Trump’s former campaign manager once complained that journalists took the candidate “so literally.” Democrats can’t force Trump to testify under oath about whether he was serious about wanting to ban Muslim immigrants or require them to register with the government, deport millions of immigrants, reauthorize waterboarding or appoint a special prosecutor to investigate Hillary Clinton. But they can ask Sessions.

Look for Democrats to try to use Sessions to frame the legal limits of a Trump presidency.

Besides the hot-button issues, listen to how Sessions answers questions about drug policy and mandatory-minimum sentences. For years, the Department of Justice has essentially agreed not to interfere with states that legalized marijuana, and Sessions has steadfastly opposed that policy. His comments Tuesday will signal whether he plans a confrontation with states like Colorado and California, or whether he might soften his stance as attorney general.

Republicans will probably try to bring up areas where Sessions has found common ground with Democrats, such as reducing the sentencing disparity between cases involving crack cocaine and those involving powder cocaine.

Sessions has a tough-on-crime record. Expect him to frame that record in terms of white-collar corporate crime, which liberals have said too often went unpunished under President Barack Obama.

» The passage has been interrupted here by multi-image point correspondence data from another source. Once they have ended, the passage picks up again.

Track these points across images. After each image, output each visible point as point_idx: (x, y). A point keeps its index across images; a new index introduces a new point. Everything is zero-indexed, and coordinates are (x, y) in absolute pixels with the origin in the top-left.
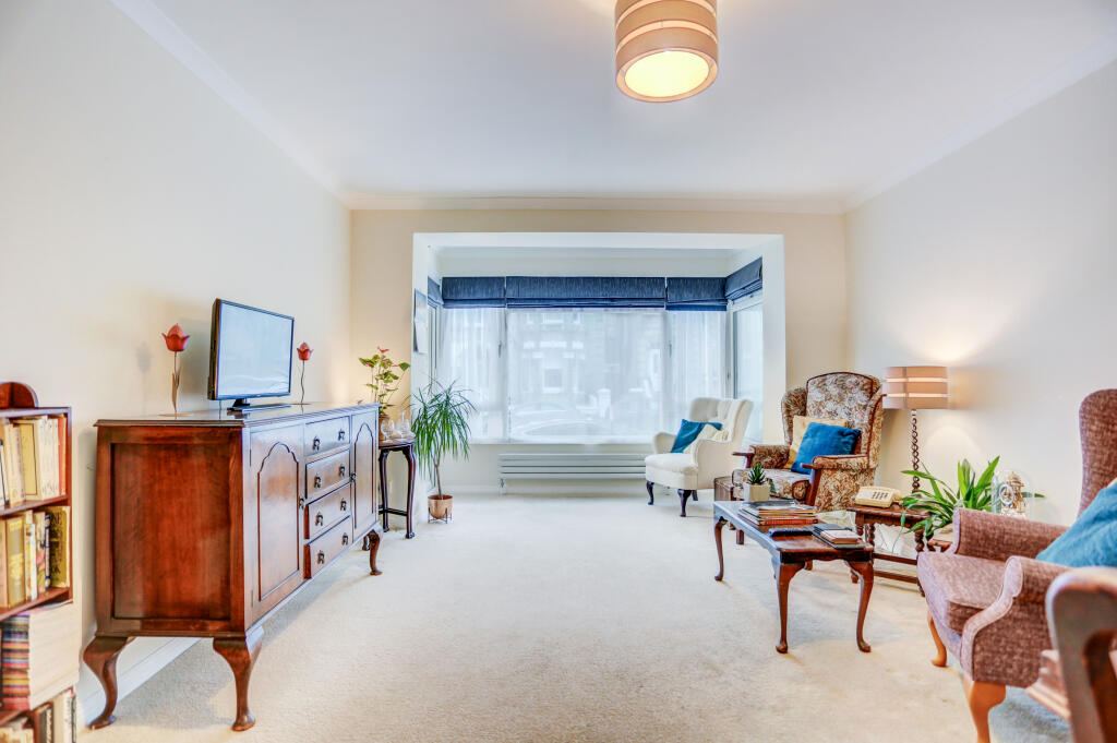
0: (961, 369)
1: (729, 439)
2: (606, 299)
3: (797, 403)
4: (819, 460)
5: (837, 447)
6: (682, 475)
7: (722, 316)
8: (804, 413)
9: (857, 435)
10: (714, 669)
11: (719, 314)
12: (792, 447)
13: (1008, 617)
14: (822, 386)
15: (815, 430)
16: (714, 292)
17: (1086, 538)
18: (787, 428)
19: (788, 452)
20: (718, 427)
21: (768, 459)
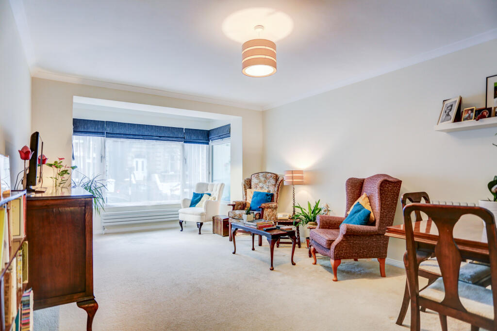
0: (308, 171)
1: (216, 200)
2: (157, 136)
3: (248, 184)
4: (263, 205)
5: (266, 200)
6: (199, 216)
7: (207, 147)
8: (250, 188)
9: (272, 195)
10: (256, 278)
11: (205, 146)
12: (247, 201)
13: (342, 240)
14: (258, 178)
15: (257, 194)
16: (204, 136)
17: (353, 218)
18: (244, 194)
19: (246, 203)
20: (210, 195)
21: (240, 207)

Sessions has been in the Senate for nearly 20 years and is liked by his colleagues. Moderate Republicans and at least one Democrat have already said that they will vote for him, which all but guarantees his confirmation. That does not mean Democrats will hold their fire, but they are likely to mount their most vigorous offensive against other nominees, including Rep. Tom Price, a Georgia Republican who is Trump’s choice to be health secretary.